Preimplantation embryos from chimeric mouse models were found to have a progressive decrease in aneuploid cells. Chimeras of euploid cells and aneuploid cells showed selective apoptosis of aneuploid cells in the ICM and proliferative defects in aneuploid cells of the TE, leading to a progressive depletion of aneuploid cells from the blastocyst stage onward. This may correspond to the proposed self-correcting mechanism, as aneuploid cells may proliferate slower or undergo apoptosis, whereas euploid cells may compensate by increasing their proliferation rate. Research by Bolton et al. provided direct evidence that apoptosis within the ICM can occur as a mechanism to eliminate chromosomally abnormal cells. The ability of aneuploid embryos to self-correct downstream of the blastocyst stage was first reported in mice and more recently demonstrated in human embryonic cell lineages and the human blastocyst stage.
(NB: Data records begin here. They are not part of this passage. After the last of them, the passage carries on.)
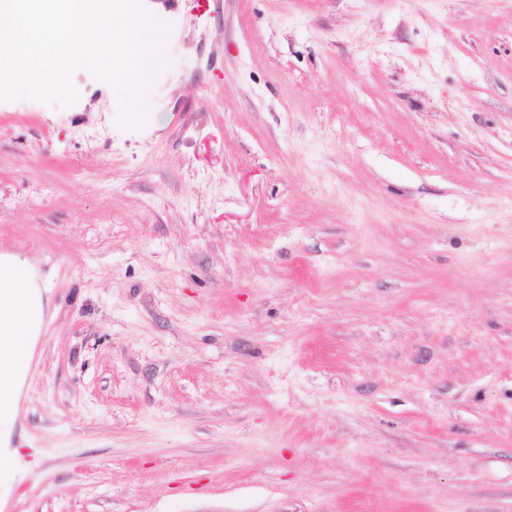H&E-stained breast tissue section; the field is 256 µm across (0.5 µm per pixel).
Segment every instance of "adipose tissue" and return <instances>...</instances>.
<instances>
[{
  "mask_svg": "<svg viewBox=\"0 0 512 512\" xmlns=\"http://www.w3.org/2000/svg\"><path fill=\"white\" fill-rule=\"evenodd\" d=\"M14 296L22 305L25 323L19 327L12 347H0V434L13 425L9 400L16 397L26 374L32 336L43 323L44 301L39 271L26 259L12 258L0 266V295Z\"/></svg>",
  "mask_w": 512,
  "mask_h": 512,
  "instance_id": "obj_1",
  "label": "adipose tissue"
}]
</instances>
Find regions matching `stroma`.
Wrapping results in <instances>:
<instances>
[{"label":"stroma","mask_w":512,"mask_h":512,"mask_svg":"<svg viewBox=\"0 0 512 512\" xmlns=\"http://www.w3.org/2000/svg\"><path fill=\"white\" fill-rule=\"evenodd\" d=\"M145 2L142 129L0 102V512H512V0ZM38 268L27 259L14 256L0 268V310L10 311L19 325L16 336L5 324L0 327V345L15 343L10 348L0 346V434L9 436L13 425V413L8 406L17 396L28 367V351L33 338L43 323L44 301ZM23 306L20 305V304ZM24 309V312H23ZM24 358H20V355ZM10 397V402L7 397Z\"/></svg>","instance_id":"35a3bbf8"}]
</instances>
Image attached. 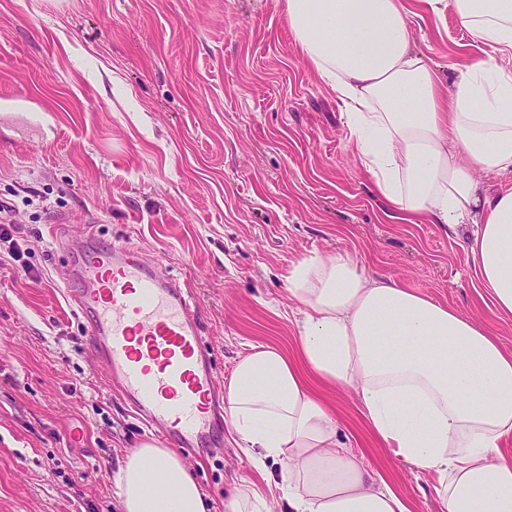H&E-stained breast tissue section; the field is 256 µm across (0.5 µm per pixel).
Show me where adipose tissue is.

In the current study of extended embryo culture, we validated the self-correcting mechanisms of human embryos and their ability to eliminate/clear abnormal cellular debris.
In 2019, Popovich et al. applied next-generation sequencing to study the progression of blastocysts diagnosed as aneuploid, euploid, or mosaic using an expanded in vitro culture model. Although the study did not provide direct evidence of self-correction, a large proportion of mosaic embryos showed euploid growth by day 12 of development, providing evidence for the depletion of abnormal cells throughout the early post-implantation period. In our study, five blastocyst-derived stem cells underwent chromosomal chimeric repair, one blastocyst-derived stem cell underwent partial chromosomal chimeric repair, three of which shed chimeric cells. However, some blastocysts had chromosomal abnormalities that were not found in the debris and stem cells.
he chromosomal abnormality detection methods are significant improvements over previous ones and that NGS technology in PGT-A has significantly improved the identification of diploid/aneuploid mosaicism in multicellular biopsy samples. The accuracy of phenomenon detection is challenged by several biological biases, including sampling and the possibility of mutual errors. Although up to 86.2% of the studied embryos showed consistent PGS conclusions between TE and ICM. In a small study involving array CGH screening of 10 embryos, the concordance between TE and ICM was reported to be as high as 100%. Using the same approach, Johnson et al. showed the agreement between TE and ICM was 96%.
However, chromosomal abnormality detection methods continue to result in a clinically significant prevalence of blastocyst mosaicism, given that PGT-A considers the chromosomal composition of an average of 5-6 cells on biopsy to represent the entire embryo, and this brings controversy. Gleicher et al. used a mathematical model to propose that chimeric cells are evenly distributed in the trophectoderm, and at least 27 trophectoderm cells are required in a biopsy to represent the karyotype of the entire blastocyst. Studies have shown there was a 13.8% incidence of inconsistency in PGS conclusions between TE and ICM due to sampling error in embryos with restricted mosaicism, and a 3.4% probability of reciprocal error. In a recent experimental study, Victor et al. reported whole-chromosomal aneuploidy in TE biopsies of 100 human blastocysts with a 96.8% concordance between TE and ICM. However, in the presence of chimeras, the concordance of TE with ICM decreases significantly. In addition, although NGS technology has a high sensitivity and detection rate for chimeric embryos, the length of NGS read data is shorter than that of traditional sequencing data, and the error rate in the sequence assembly process is 0.1% to 15%. The analysis of large amounts of data poses several challenges. This could explain why the final results for three of the six stem cell lines we established did not match the biopsy results perfectly. Again, the sample size of our study was small, and larger studies are needed to confirm or refute our findings.